Transcribed page contents
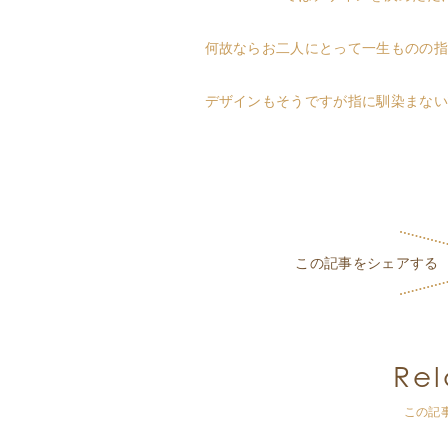
何故ならお二人にとって一生ものの指
デザインもそうですが指に馴染まない
この記事をシェアする
Rel
この記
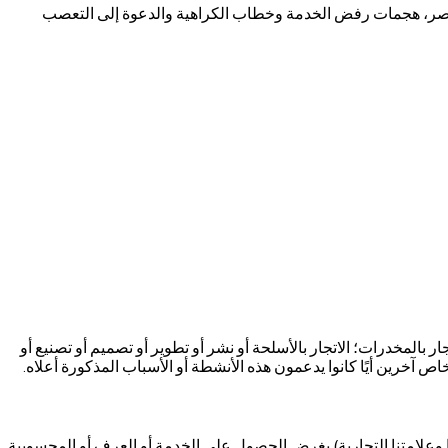
الحصر، هجمات رفض الخدمة وخطاب الكراهية والدعوة إلى التعصب
 بالمخدرات؛ الاتجار بالأسلحة أو نشر أو تطوير أو تصميم أو تصنيع أو
شخاص آخرين أيًا كانوا يدعمون هذه الأنشطة أو الأسباب المذكورة أعلاه.
هامة مع Drawnudes.net, أو ملكية أي Drawnudes.net ملكية (بما في ذلك منتجاتنا وعلامتنا التجارية) بغرض الحصول على الخدمة أو العرف أو المحسوبية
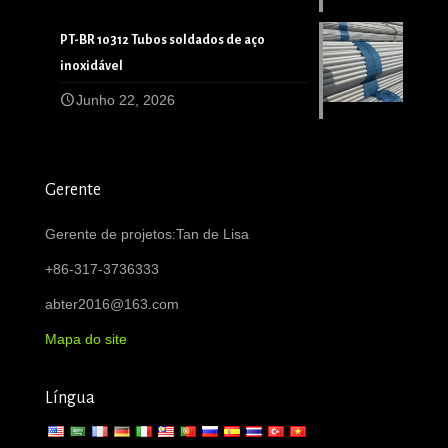
PT-BR 10312 Tubos soldados de aço
inoxidável
Junho 22, 2026
Gerente
Gerente de projetos:Tan de Lisa
+86-317-3736333
abter2016@163.com
Mapa do site
Língua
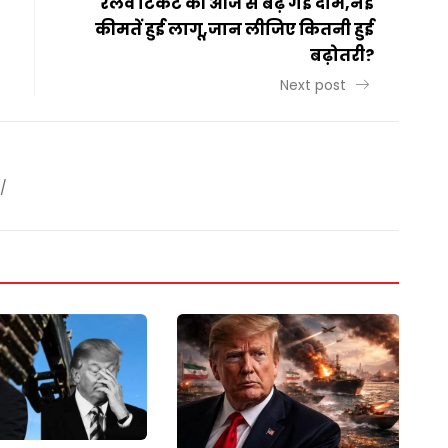
रेलवे टिकट की आज से बढ़ गई दामे,नई
कीमतें हुई लागू,जान लीजिए कितनी हुई
बढ़ोतरी?
Next post
/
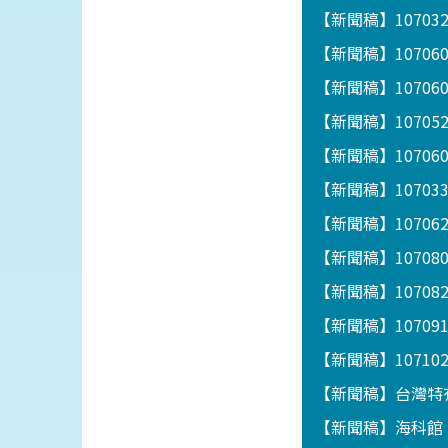
【新聞稿】1070
【新聞稿】1070
【新聞稿】1070
【新聞稿】1070
【新聞稿】1070
【新聞稿】1070
【新聞稿】1070
【新聞稿】1070
【新聞稿】10708
【新聞稿】1070
【新聞稿】1071
【新聞稿】台灣特
【新聞稿】海科館「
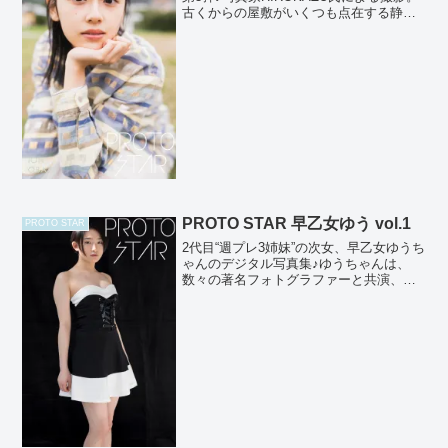
古くからの屋敷がいくつも点在する静か
な街を舞台に、小畑さんの儚げで透明な
雰囲気と屈託のない笑顔が丁寧にカメラ
に収められています。いくつものCMや
PVなど...
PROTO STAR 早乙女ゆう vol.1
PROTO STAR
2代目“週プレ3姉妹”の次女、早乙女ゆうち
ゃんのデジタル写真集♪ゆうちゃんは、
数々の著名フォトグラファーと共演、そ
の度にいろいろな表情を見せてくれてま
すが、今回も彼女の新たな一面が見られ
ます♪少女から大人へと移りゆく貴重なこ
の時期だからこそ...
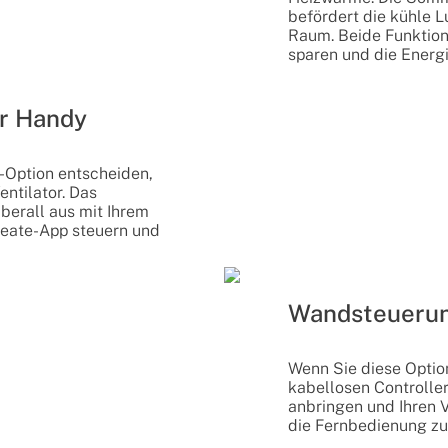
befördert die kühle L
Raum. Beide Funktion
sparen und die Energi
hr Handy
-Option entscheiden,
ntilator. Das
überall aus mit Ihrem
reate-App steuern und
Wandsteueru
Wenn Sie diese Optio
kabellosen Controlle
anbringen und Ihren V
die Fernbedienung zu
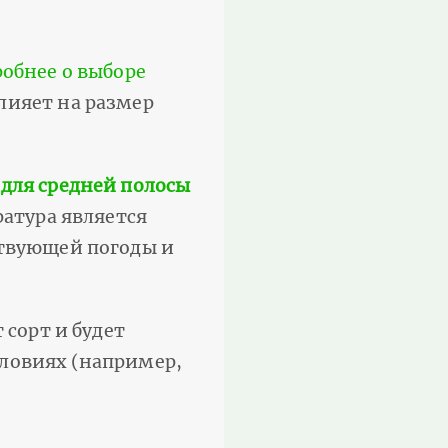
обнее о выборе
лияет на размер
 для средней полосы
ратура является
ствующей погоды и
т сорт и будет
словиях (например,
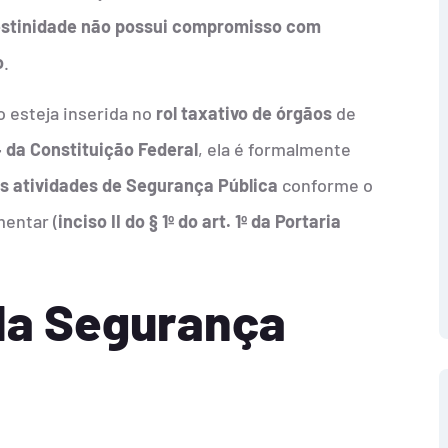
estinidade não possui compromisso com
o
.
 esteja inserida no
rol taxativo de órgãos
de
4 da Constituição Federal
, ela é formalmente
s atividades de Segurança Pública
conforme o
entar (
inciso II do § 1º do art. 1º da Portaria
a Segurança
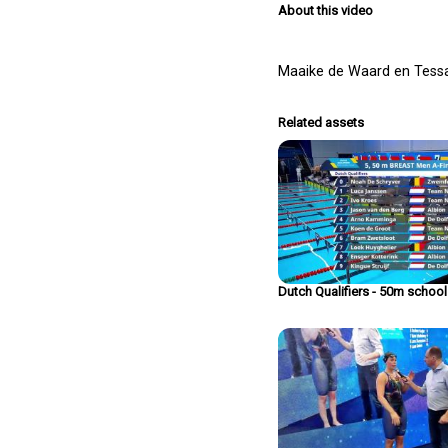
About this video
Maaike de Waard en Tessa 
Related assets
Dutch Qualifiers - 50m schoo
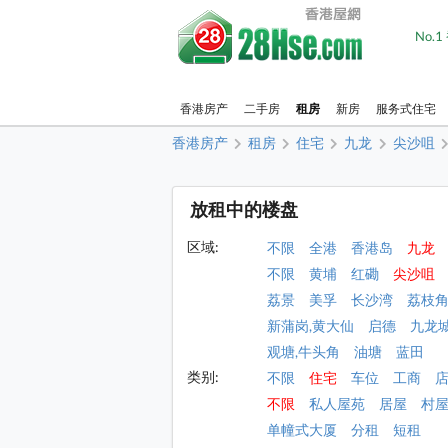
No.
香港房产
二手房
租房
新房
服务式住宅
香港房产
租房
住宅
九龙
尖沙咀
放租中的楼盘
区域:
不限
全港
香港岛
九龙
不限
黄埔
红磡
尖沙咀
荔景
美孚
长沙湾
荔枝
新蒲岗,黄大仙
启德
九龙
观塘,牛头角
油塘
蓝田
类别:
不限
住宅
车位
工商
不限
私人屋苑
居屋
村
单幢式大厦
分租
短租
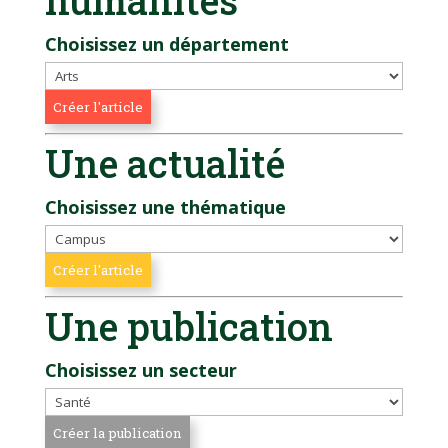
Choisissez un département
Une actualité
Choisissez une thématique
Une publication
Choisissez un secteur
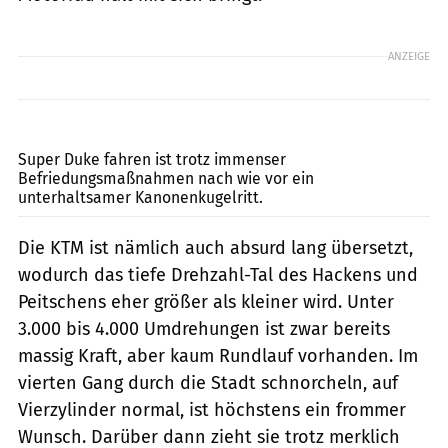
ANZEIGE
fact
Super Duke fahren ist trotz immenser
Befriedungsmaßnahmen nach wie vor ein
unterhaltsamer Kanonenkugelritt.
Die KTM ist nämlich auch absurd lang übersetzt,
wodurch das tiefe Drehzahl-Tal des Hackens und
Peitschens eher größer als kleiner wird. Unter
3.000 bis 4.000 Umdrehungen ist zwar bereits
massig Kraft, aber kaum Rundlauf vorhanden. Im
vierten Gang durch die Stadt schnorcheln, auf
Vierzylinder normal, ist höchstens ein frommer
Wunsch. Darüber dann zieht sie trotz merklich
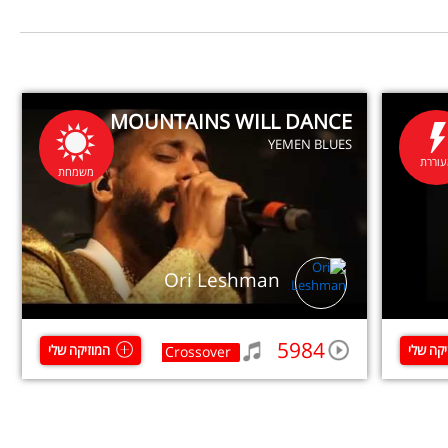
MOUNTAINS WILL DANCE
YEMEN BLUES
וררת
משמחת
Ori Leshman
5984
יקה שלי
המוזיקה שלי
Crossover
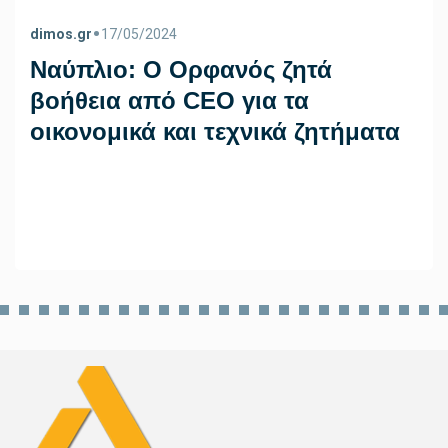
•
dimos.gr
17/05/2024
Ναύπλιο: Ο Ορφανός ζητά
βοήθεια από CEO για τα
οικονομικά και τεχνικά ζητήματα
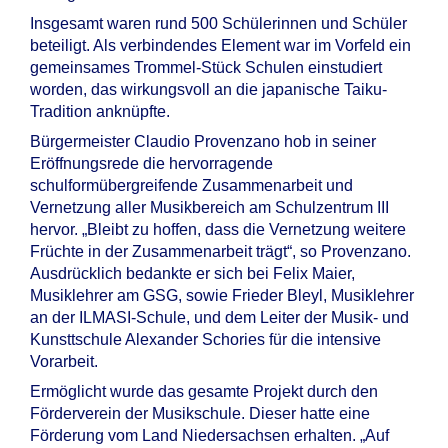
Insgesamt waren rund 500 Schülerinnen und Schüler
beteiligt. Als verbindendes Element war im Vorfeld ein
gemeinsames Trommel-Stück Schulen einstudiert
worden, das wirkungsvoll an die japanische Taiku-
Tradition anknüpfte.
Bürgermeister Claudio Provenzano hob in seiner
Eröffnungsrede die hervorragende
schulformübergreifende Zusammenarbeit und
Vernetzung aller Musikbereich am Schulzentrum III
hervor. „Bleibt zu hoffen, dass die Vernetzung weitere
Früchte in der Zusammenarbeit trägt“, so Provenzano.
Ausdrücklich bedankte er sich bei Felix Maier,
Musiklehrer am GSG, sowie Frieder Bleyl, Musiklehrer
an der ILMASI-Schule, und dem Leiter der Musik- und
Kunsttschule Alexander Schories für die intensive
Vorarbeit.
Ermöglicht wurde das gesamte Projekt durch den
Förderverein der Musikschule. Dieser hatte eine
Förderung vom Land Niedersachsen erhalten. „Auf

◆ ABOUT THIS TASK:
Print exactly the lines above that run from the one with "unterhaltsamer Kanonenkugelritt." down to the one with "Musiklehrer am GSG, sowie", and omit the pictures.

◆ WRITTEN SOLUTION:
unterhaltsamer Kanonenkugelritt.
Die KTM ist nämlich auch absurd lang übersetzt,
wodurch das tiefe Drehzahl-Tal des Hackens und
Peitschens eher größer als kleiner wird. Unter
3.000 bis 4.000 Umdrehungen ist zwar bereits
massig Kraft, aber kaum Rundlauf vorhanden. Im
vierten Gang durch die Stadt schnorcheln, auf
Vierzylinder normal, ist höchstens ein frommer
Wunsch. Darüber dann zieht sie trotz merklich
MOUNTAINS WILL DANCE
YEMEN BLUES
וררת
משמחת
Ori Leshman
5984
יקה שלי
המוזיקה שלי
Crossover
•
dimos.gr
17/05/2024
Ναύπλιο: Ο Ορφανός ζητά
βοήθεια από CEO για τα
οικονομικά και τεχνικά ζητήματα
Insgesamt waren rund 500 Schülerinnen und Schüler
beteiligt. Als verbindendes Element war im Vorfeld ein
gemeinsames Trommel-Stück Schulen einstudiert
worden, das wirkungsvoll an die japanische Taiku-
Tradition anknüpfte.
Bürgermeister Claudio Provenzano hob in seiner
Eröffnungsrede die hervorragende
schulformübergreifende Zusammenarbeit und
Vernetzung aller Musikbereich am Schulzentrum III
hervor. „Bleibt zu hoffen, dass die Vernetzung weitere
Früchte in der Zusammenarbeit trägt“, so Provenzano.
Ausdrücklich bedankte er sich bei Felix Maier,
Musiklehrer am GSG, sowie Frieder Bleyl, Musiklehrer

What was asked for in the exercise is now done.